Given passage:
WASHINGTON - The Senate race in Tennessee - already one of the most bitter and potentially decisive battles in the mid-term election campaign - has been thrown into new turmoil by a race-tinged Republican attack advert against the Democrat bidding to become the first black Senator from the south since Reconstruction.
The ad, which bears the specific imprimatur of the Republican National Committee, has now been pulled - but not before a firestorm of criticism that it was a deliberate effort in a predominantly white state to stir unease about inter-racial dating, and turn opinion against Harold Ford, the Democratic candidate.
The 30-second spot shows people commenting sarcastically on Ford's stance on gun ownership, taxes and terrorism. So far, nothing very unusual, in a campaign in which the advertising has been dirty even by America's hardened standards of negativity. But then comes the segment which has stirred controversy.

Data:
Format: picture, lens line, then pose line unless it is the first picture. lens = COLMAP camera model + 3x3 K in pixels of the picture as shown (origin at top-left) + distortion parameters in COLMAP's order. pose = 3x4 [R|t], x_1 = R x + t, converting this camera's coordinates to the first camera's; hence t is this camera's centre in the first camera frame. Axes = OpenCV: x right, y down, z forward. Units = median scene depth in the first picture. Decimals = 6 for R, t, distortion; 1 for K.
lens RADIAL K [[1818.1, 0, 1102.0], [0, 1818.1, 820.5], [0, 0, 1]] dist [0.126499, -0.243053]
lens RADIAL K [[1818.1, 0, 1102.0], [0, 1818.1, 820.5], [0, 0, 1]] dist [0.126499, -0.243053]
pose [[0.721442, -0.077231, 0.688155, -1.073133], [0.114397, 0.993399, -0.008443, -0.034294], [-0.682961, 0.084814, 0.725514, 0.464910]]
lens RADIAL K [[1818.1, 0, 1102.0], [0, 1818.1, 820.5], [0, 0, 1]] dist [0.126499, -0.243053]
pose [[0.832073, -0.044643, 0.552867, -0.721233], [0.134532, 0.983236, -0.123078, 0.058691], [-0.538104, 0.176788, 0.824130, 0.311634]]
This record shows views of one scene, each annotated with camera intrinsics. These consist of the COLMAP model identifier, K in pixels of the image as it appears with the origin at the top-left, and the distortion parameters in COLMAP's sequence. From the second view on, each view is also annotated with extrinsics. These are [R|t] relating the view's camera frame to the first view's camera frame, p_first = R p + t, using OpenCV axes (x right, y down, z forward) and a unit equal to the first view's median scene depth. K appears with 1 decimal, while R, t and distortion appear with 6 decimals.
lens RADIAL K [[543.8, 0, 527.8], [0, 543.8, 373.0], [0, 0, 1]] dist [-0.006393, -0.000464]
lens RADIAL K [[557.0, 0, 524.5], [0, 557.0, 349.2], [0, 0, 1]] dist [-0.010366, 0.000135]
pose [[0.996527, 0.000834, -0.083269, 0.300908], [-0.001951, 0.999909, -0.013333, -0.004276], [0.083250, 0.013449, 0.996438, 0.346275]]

To do:
A. From the Tennessee Senate race article, print the stretch from "WASHINGTON - The" through "south since Reconstruction.".
B. Answer these questions using the Tennessee Senate race article:
(i) Which body's imprimatur does the ad bear?
(ii) How long is the spot?
(iii) Ford is bidding to become the first black Senator from the south since what period?

Solutions to the tasks:
A.
WASHINGTON - The Senate race in Tennessee - already one of the most bitter and potentially decisive battles in the mid-term election campaign - has been thrown into new turmoil by a race-tinged Republican attack advert against the Democrat bidding to become the first black Senator from the south since Reconstruction.

B.
(i) The Republican National Committee
(ii) 30 seconds
(iii) Reconstruction